[DATASET CONTENT Boundary: Start]

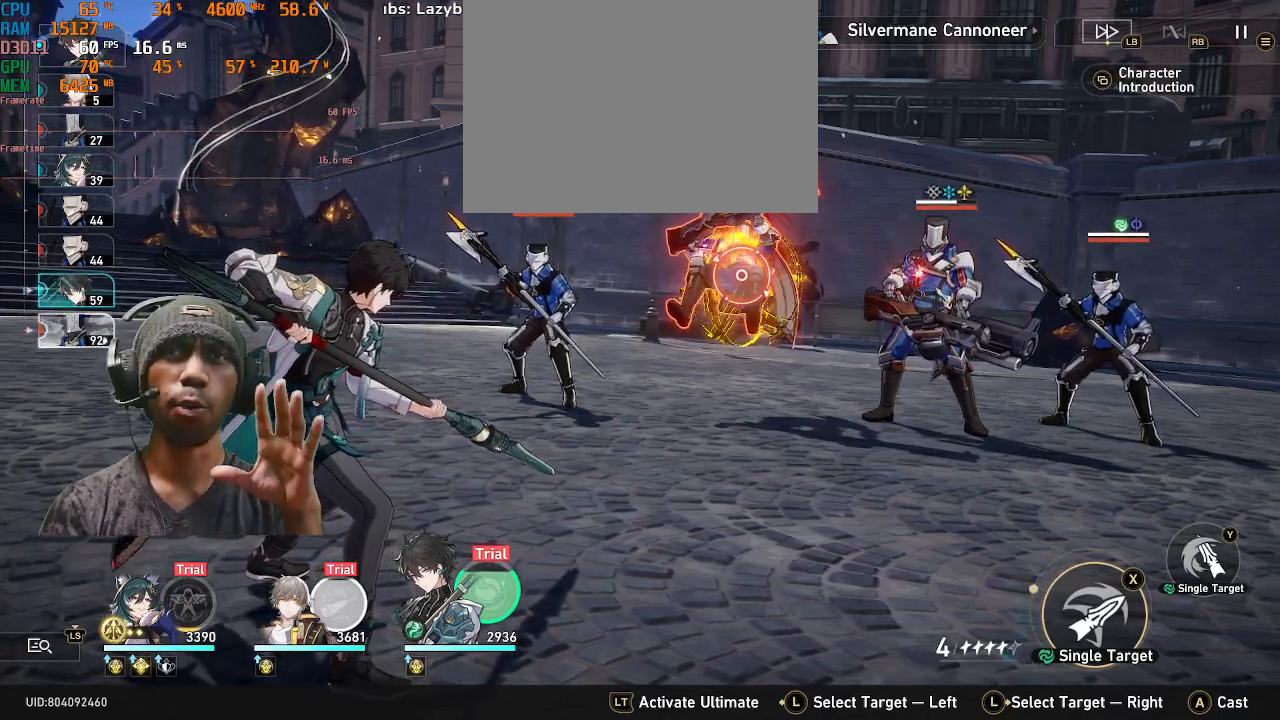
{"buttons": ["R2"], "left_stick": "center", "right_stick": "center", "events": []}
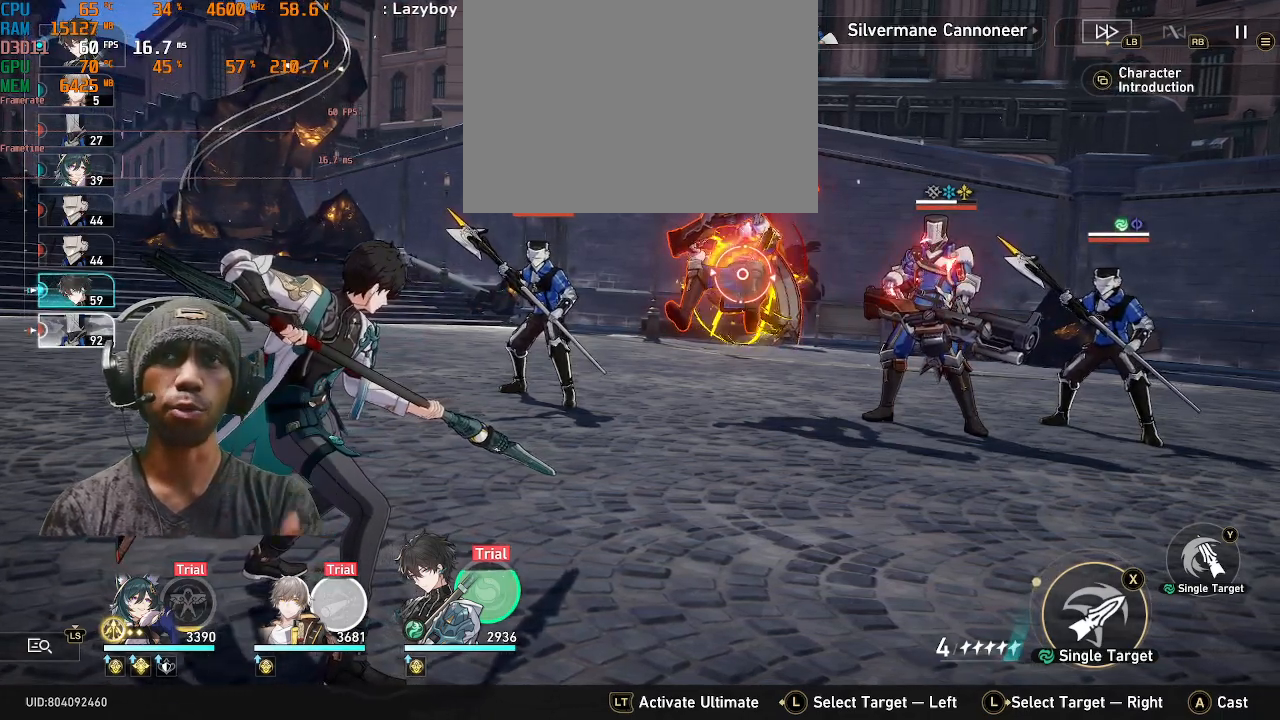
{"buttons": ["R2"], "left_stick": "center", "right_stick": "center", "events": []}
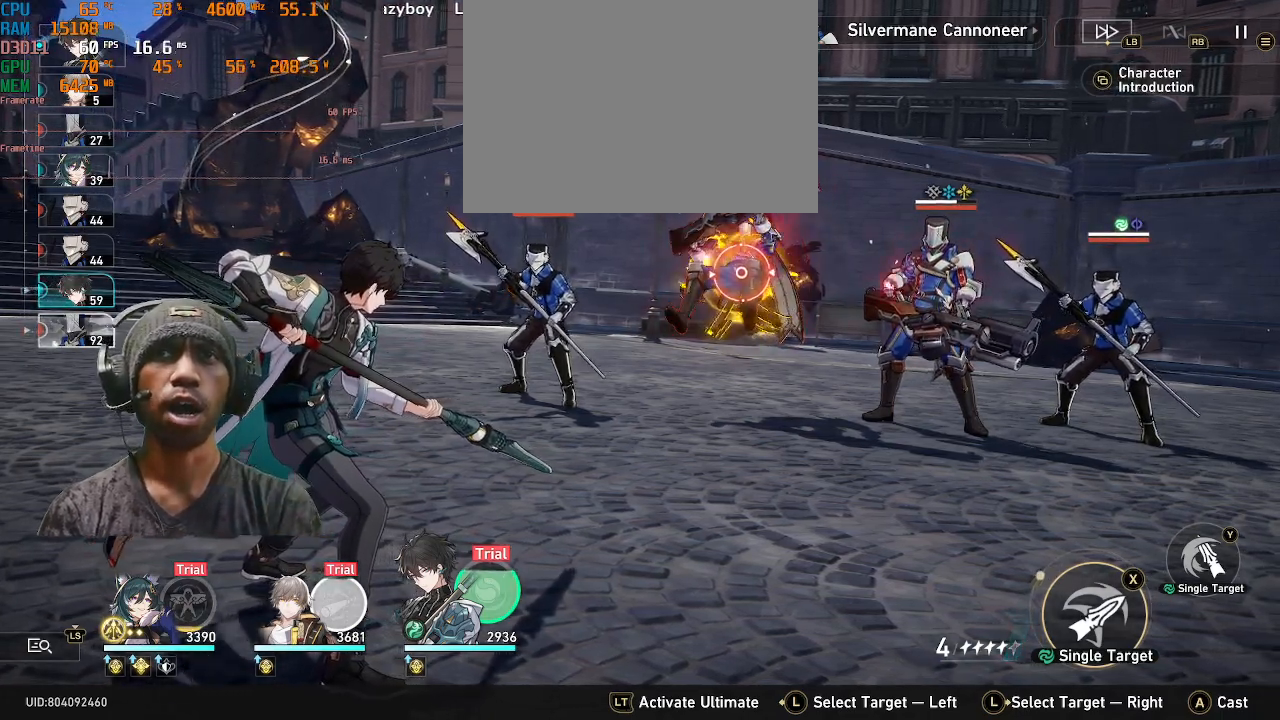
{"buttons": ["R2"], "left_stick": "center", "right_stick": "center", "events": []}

[DATASET CONTENT Boundary: End]

WHAT YOU ARE ASKED TO DO:
Wherever an image sits in the data, omit it; everything else must be copied exactly.

RESPONSE BOX:
{"buttons": ["R2"], "left_stick": "center", "right_stick": "center", "events": []}
{"buttons": ["R2"], "left_stick": "center", "right_stick": "center", "events": []}
{"buttons": ["R2"], "left_stick": "center", "right_stick": "center", "events": []}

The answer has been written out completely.